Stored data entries

○ ○ ○ ○ ○

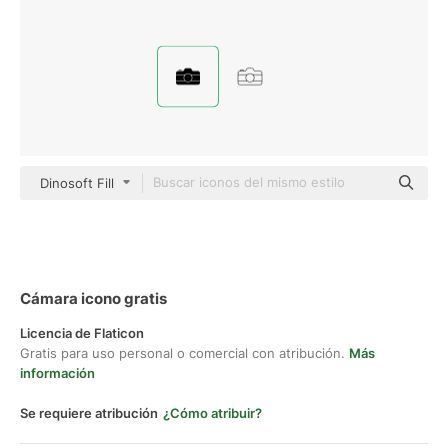
Dinosoft Fill
Cámara icono gratis
Licencia de Flaticon
Gratis para uso personal o comercial con atribución.
Más
información
Se requiere atribución
¿Cómo atribuir?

○ ○ ○ ○ ○

### ASSIGNMENT
Render the lines of text in the records above as a numbered list, skipping blank lines and leaving out the pictures.

### SOLUTION TO THIS PROBLEM
1. Dinosoft Fill
2. Cámara icono gratis
3. Licencia de Flaticon
4. Gratis para uso personal o comercial con atribución.
5. Más
6. información
7. Se requiere atribución
8. ¿Cómo atribuir?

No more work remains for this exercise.